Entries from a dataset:
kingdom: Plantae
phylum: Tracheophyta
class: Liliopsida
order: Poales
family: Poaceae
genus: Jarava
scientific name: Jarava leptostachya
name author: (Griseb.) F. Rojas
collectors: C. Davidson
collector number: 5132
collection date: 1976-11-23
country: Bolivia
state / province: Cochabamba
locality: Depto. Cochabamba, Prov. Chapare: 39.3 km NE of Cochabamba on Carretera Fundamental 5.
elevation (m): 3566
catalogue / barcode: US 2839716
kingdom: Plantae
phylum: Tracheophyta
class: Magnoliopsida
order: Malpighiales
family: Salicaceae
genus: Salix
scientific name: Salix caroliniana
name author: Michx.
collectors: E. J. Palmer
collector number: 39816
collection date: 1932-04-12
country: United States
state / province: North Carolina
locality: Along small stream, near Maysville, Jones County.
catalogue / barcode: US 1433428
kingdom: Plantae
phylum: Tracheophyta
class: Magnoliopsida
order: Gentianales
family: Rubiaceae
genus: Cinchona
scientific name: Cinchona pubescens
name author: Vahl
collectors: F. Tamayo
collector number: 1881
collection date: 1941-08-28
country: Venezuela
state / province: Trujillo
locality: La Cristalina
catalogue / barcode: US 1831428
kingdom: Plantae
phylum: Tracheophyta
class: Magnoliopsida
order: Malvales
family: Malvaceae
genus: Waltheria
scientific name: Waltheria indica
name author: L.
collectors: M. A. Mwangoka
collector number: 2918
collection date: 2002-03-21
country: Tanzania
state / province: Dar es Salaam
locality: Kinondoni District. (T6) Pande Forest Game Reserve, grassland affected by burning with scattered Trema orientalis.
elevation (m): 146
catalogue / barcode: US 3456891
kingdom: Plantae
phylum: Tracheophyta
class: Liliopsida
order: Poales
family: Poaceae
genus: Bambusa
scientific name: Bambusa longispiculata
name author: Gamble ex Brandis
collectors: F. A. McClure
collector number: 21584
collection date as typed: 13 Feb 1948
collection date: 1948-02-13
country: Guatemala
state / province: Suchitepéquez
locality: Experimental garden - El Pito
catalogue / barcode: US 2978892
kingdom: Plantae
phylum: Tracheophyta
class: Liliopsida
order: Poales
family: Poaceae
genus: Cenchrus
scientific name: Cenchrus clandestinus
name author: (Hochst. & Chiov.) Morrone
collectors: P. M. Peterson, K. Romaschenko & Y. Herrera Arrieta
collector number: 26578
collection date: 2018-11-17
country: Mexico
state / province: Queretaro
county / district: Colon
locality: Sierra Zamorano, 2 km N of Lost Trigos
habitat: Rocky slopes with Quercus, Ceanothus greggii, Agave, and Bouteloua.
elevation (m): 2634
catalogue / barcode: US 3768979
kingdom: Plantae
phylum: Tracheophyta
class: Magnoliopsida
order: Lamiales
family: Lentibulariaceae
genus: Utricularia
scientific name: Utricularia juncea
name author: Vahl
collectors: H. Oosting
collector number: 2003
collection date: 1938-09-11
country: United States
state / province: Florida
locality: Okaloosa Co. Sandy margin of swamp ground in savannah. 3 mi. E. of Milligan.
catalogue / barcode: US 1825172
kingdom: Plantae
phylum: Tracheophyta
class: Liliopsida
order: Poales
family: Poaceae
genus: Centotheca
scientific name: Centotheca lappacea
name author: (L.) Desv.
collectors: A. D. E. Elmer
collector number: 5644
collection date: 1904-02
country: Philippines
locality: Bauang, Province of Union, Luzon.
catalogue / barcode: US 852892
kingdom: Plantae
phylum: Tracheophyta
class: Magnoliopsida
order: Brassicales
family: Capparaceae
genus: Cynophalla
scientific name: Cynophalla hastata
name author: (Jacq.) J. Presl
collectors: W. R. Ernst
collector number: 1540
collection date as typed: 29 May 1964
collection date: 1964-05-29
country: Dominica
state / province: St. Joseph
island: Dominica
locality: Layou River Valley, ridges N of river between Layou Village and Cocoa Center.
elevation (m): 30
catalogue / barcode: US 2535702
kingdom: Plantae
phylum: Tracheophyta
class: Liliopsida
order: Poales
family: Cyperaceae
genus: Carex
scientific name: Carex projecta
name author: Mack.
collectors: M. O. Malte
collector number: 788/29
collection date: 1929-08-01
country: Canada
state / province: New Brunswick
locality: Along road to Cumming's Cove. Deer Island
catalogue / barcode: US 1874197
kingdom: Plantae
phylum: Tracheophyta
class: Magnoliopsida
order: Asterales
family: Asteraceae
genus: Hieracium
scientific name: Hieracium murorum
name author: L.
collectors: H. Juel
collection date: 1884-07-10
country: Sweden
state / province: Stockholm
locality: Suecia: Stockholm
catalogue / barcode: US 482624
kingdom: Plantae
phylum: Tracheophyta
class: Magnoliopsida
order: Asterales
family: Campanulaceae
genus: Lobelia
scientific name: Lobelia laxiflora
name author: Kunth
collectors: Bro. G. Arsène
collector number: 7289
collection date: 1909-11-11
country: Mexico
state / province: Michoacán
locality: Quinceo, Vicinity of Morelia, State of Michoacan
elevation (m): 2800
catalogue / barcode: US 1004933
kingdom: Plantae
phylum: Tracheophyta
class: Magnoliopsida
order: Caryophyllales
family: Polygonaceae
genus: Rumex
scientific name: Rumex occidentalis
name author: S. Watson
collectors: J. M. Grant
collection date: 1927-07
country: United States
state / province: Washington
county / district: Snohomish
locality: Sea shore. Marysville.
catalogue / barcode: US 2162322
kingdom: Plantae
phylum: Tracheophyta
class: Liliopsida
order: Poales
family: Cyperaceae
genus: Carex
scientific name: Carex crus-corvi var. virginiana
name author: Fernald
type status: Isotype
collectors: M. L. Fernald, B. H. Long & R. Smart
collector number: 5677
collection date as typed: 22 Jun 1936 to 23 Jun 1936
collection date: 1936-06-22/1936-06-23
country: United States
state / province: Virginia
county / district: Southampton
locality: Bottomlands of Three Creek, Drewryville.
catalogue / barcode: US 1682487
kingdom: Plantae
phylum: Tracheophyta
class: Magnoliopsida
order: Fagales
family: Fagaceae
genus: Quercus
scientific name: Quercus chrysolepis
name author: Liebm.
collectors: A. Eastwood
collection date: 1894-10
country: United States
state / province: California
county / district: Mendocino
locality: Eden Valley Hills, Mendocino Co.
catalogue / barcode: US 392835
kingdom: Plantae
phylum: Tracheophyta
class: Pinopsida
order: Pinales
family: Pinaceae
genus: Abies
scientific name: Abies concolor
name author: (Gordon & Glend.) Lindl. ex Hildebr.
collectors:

Work to complete: Copy all of the items above word for word, keeping every line unchanged.

Result:
kingdom: Plantae
phylum: Tracheophyta
class: Liliopsida
order: Poales
family: Poaceae
genus: Jarava
scientific name: Jarava leptostachya
name author: (Griseb.) F. Rojas
collectors: C. Davidson
collector number: 5132
collection date: 1976-11-23
country: Bolivia
state / province: Cochabamba
locality: Depto. Cochabamba, Prov. Chapare: 39.3 km NE of Cochabamba on Carretera Fundamental 5.
elevation (m): 3566
catalogue / barcode: US 2839716
kingdom: Plantae
phylum: Tracheophyta
class: Magnoliopsida
order: Malpighiales
family: Salicaceae
genus: Salix
scientific name: Salix caroliniana
name author: Michx.
collectors: E. J. Palmer
collector number: 39816
collection date: 1932-04-12
country: United States
state / province: North Carolina
locality: Along small stream, near Maysville, Jones County.
catalogue / barcode: US 1433428
kingdom: Plantae
phylum: Tracheophyta
class: Magnoliopsida
order: Gentianales
family: Rubiaceae
genus: Cinchona
scientific name: Cinchona pubescens
name author: Vahl
collectors: F. Tamayo
collector number: 1881
collection date: 1941-08-28
country: Venezuela
state / province: Trujillo
locality: La Cristalina
catalogue / barcode: US 1831428
kingdom: Plantae
phylum: Tracheophyta
class: Magnoliopsida
order: Malvales
family: Malvaceae
genus: Waltheria
scientific name: Waltheria indica
name author: L.
collectors: M. A. Mwangoka
collector number: 2918
collection date: 2002-03-21
country: Tanzania
state / province: Dar es Salaam
locality: Kinondoni District. (T6) Pande Forest Game Reserve, grassland affected by burning with scattered Trema orientalis.
elevation (m): 146
catalogue / barcode: US 3456891
kingdom: Plantae
phylum: Tracheophyta
class: Liliopsida
order: Poales
family: Poaceae
genus: Bambusa
scientific name: Bambusa longispiculata
name author: Gamble ex Brandis
collectors: F. A. McClure
collector number: 21584
collection date as typed: 13 Feb 1948
collection date: 1948-02-13
country: Guatemala
state / province: Suchitepéquez
locality: Experimental garden - El Pito
catalogue / barcode: US 2978892
kingdom: Plantae
phylum: Tracheophyta
class: Liliopsida
order: Poales
family: Poaceae
genus: Cenchrus
scientific name: Cenchrus clandestinus
name author: (Hochst. & Chiov.) Morrone
collectors: P. M. Peterson, K. Romaschenko & Y. Herrera Arrieta
collector number: 26578
collection date: 2018-11-17
country: Mexico
state / province: Queretaro
county / district: Colon
locality: Sierra Zamorano, 2 km N of Lost Trigos
habitat: Rocky slopes with Quercus, Ceanothus greggii, Agave, and Bouteloua.
elevation (m): 2634
catalogue / barcode: US 3768979
kingdom: Plantae
phylum: Tracheophyta
class: Magnoliopsida
order: Lamiales
family: Lentibulariaceae
genus: Utricularia
scientific name: Utricularia juncea
name author: Vahl
collectors: H. Oosting
collector number: 2003
collection date: 1938-09-11
country: United States
state / province: Florida
locality: Okaloosa Co. Sandy margin of swamp ground in savannah. 3 mi. E. of Milligan.
catalogue / barcode: US 1825172
kingdom: Plantae
phylum: Tracheophyta
class: Liliopsida
order: Poales
family: Poaceae
genus: Centotheca
scientific name: Centotheca lappacea
name author: (L.) Desv.
collectors: A. D. E. Elmer
collector number: 5644
collection date: 1904-02
country: Philippines
locality: Bauang, Province of Union, Luzon.
catalogue / barcode: US 852892
kingdom: Plantae
phylum: Tracheophyta
class: Magnoliopsida
order: Brassicales
family: Capparaceae
genus: Cynophalla
scientific name: Cynophalla hastata
name author: (Jacq.) J. Presl
collectors: W. R. Ernst
collector number: 1540
collection date as typed: 29 May 1964
collection date: 1964-05-29
country: Dominica
state / province: St. Joseph
island: Dominica
locality: Layou River Valley, ridges N of river between Layou Village and Cocoa Center.
elevation (m): 30
catalogue / barcode: US 2535702
kingdom: Plantae
phylum: Tracheophyta
class: Liliopsida
order: Poales
family: Cyperaceae
genus: Carex
scientific name: Carex projecta
name author: Mack.
collectors: M. O. Malte
collector number: 788/29
collection date: 1929-08-01
country: Canada
state / province: New Brunswick
locality: Along road to Cumming's Cove. Deer Island
catalogue / barcode: US 1874197
kingdom: Plantae
phylum: Tracheophyta
class: Magnoliopsida
order: Asterales
family: Asteraceae
genus: Hieracium
scientific name: Hieracium murorum
name author: L.
collectors: H. Juel
collection date: 1884-07-10
country: Sweden
state / province: Stockholm
locality: Suecia: Stockholm
catalogue / barcode: US 482624
kingdom: Plantae
phylum: Tracheophyta
class: Magnoliopsida
order: Asterales
family: Campanulaceae
genus: Lobelia
scientific name: Lobelia laxiflora
name author: Kunth
collectors: Bro. G. Arsène
collector number: 7289
collection date: 1909-11-11
country: Mexico
state / province: Michoacán
locality: Quinceo, Vicinity of Morelia, State of Michoacan
elevation (m): 2800
catalogue / barcode: US 1004933
kingdom: Plantae
phylum: Tracheophyta
class: Magnoliopsida
order: Caryophyllales
family: Polygonaceae
genus: Rumex
scientific name: Rumex occidentalis
name author: S. Watson
collectors: J. M. Grant
collection date: 1927-07
country: United States
state / province: Washington
county / district: Snohomish
locality: Sea shore. Marysville.
catalogue / barcode: US 2162322
kingdom: Plantae
phylum: Tracheophyta
class: Liliopsida
order: Poales
family: Cyperaceae
genus: Carex
scientific name: Carex crus-corvi var. virginiana
name author: Fernald
type status: Isotype
collectors: M. L. Fernald, B. H. Long & R. Smart
collector number: 5677
collection date as typed: 22 Jun 1936 to 23 Jun 1936
collection date: 1936-06-22/1936-06-23
country: United States
state / province: Virginia
county / district: Southampton
locality: Bottomlands of Three Creek, Drewryville.
catalogue / barcode: US 1682487
kingdom: Plantae
phylum: Tracheophyta
class: Magnoliopsida
order: Fagales
family: Fagaceae
genus: Quercus
scientific name: Quercus chrysolepis
name author: Liebm.
collectors: A. Eastwood
collection date: 1894-10
country: United States
state / province: California
county / district: Mendocino
locality: Eden Valley Hills, Mendocino Co.
catalogue / barcode: US 392835
kingdom: Plantae
phylum: Tracheophyta
class: Pinopsida
order: Pinales
family: Pinaceae
genus: Abies
scientific name: Abies concolor
name author: (Gordon & Glend.) Lindl. ex Hildebr.
collectors:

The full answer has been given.